What they specialise in
PRIME (2021-2025) involves engineering autonomous implantable cell systems that function as bio-computing logic circuits for personalised seizure suppression.
Both InterTAU and PRIME involve identification of molecular markers — tau aggregation signatures and seizure-related biosignals — linking Omiics to translational diagnostics work across both projects.
The company name and participation in research consortia spanning tauopathies and neurodegenerative disease suggest multi-omics data generation (proteomics, genomics) as a core commercial capability underpinning both engagements.

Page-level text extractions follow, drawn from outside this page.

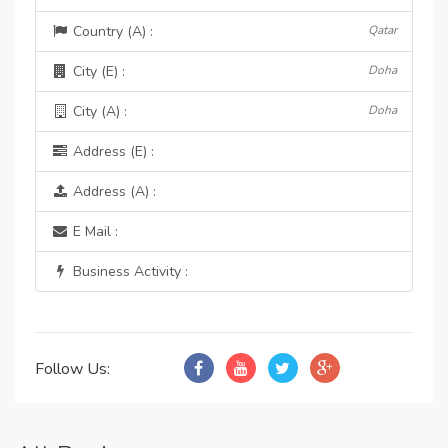
Country (A) :
Qatar
City (E) :
Doha
City (A) :
Doha
Address (E) :
Address (A) :
E Mail :
Business Activity :
Follow Us:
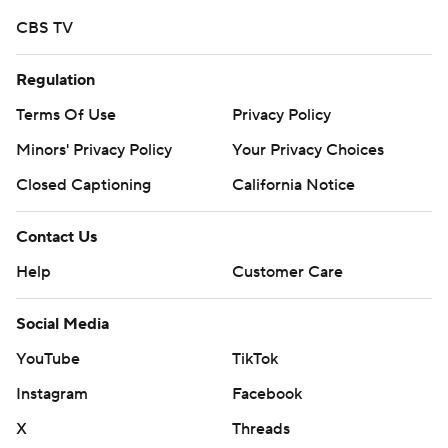
distribution without the express written consent of AP is
CBS TV
strictly prohibited.
Regulation
Terms Of Use
Privacy Policy
Minors' Privacy Policy
Your Privacy Choices
Closed Captioning
California Notice
Contact Us
Help
Customer Care
Social Media
YouTube
TikTok
Instagram
Facebook
X
Threads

How they've shifted over time
Omiics entered H2020 through InterTAU with a grounding in classical structural biology — NMR spectroscopy, cryo-EM, and protein-protein interaction mapping applied to tau as a disease target. Their subsequent involvement in PRIME marks a clear step toward active intervention: instead of characterising pathology, they are now participating in engineering living cellular systems that sense and correct it. This trajectory — from observing molecular disease mechanisms to building synthetic biological circuits that respond to them — suggests Omiics is deliberately repositioning from pure analytics toward therapeutic bioengineering, tracking a broader industry shift from diagnostics to programmable medicine.
Omiics is moving from characterising neurological disease at the molecular level toward engineering autonomous biological systems that can detect and treat it — a trajectory aligned with the programmable medicine and synthetic biology space expected to attract significant EU Horizon Europe funding.
How they like to work
Omiics has participated exclusively as a consortium partner, never as coordinator, across both H2020 projects — indicating a specialist contributor model where they bring focused technical capabilities rather than project management or consortium leadership. Despite only two projects, they have engaged with 18 distinct partners across 13 countries, which is unusually broad for a small SME and suggests they are genuinely embedded in international research networks rather than orbiting a single academic host. This breadth points to a company that actively markets its services to multiple consortia rather than relying on a single long-term institutional relationship.
With 18 unique consortium partners spread across 13 countries from just two projects, Omiics has an exceptionally wide European reach for its size. Their participation in both an MSCA-RISE (mobility-focused) and a FET-RIA (frontier research) project suggests they connect to both academic mobility networks and deep-tech research communities simultaneously.
What sets them apart
Omiics occupies a rare niche as a private SME operating inside frontier EU research (FET pillar) — most companies at this level are either large pharma or spin-outs still embedded in universities. Their combination of structural biology depth (NMR, cryo-EM) and emerging synthetic biology engagement means they can speak credibly to both discovery-phase academic teams and translational biotech developers. For a consortium builder, they offer the commercial flexibility and IP agility of an SME with the scientific credibility of an organisation selected for competitive FET and MSCA funding.
Highlights from their portfolio
- PRIMEThe most ambitious project in Omiics' portfolio — engineering a personalised living cell synthetic computing circuit that autonomously senses and suppresses seizures, receiving EUR 476,875 in EC funding under the RIA scheme, with direct application to epilepsy and neurodegenerative disease treatment.
- InterTAUAn MSCA-RISE project targeting tau protein — one of the most clinically validated but structurally elusive Alzheimer's targets — using integrative structural biology (solid-state NMR, solution NMR, cryo-EM), placing Omiics in the company of leading structural biology groups across Europe.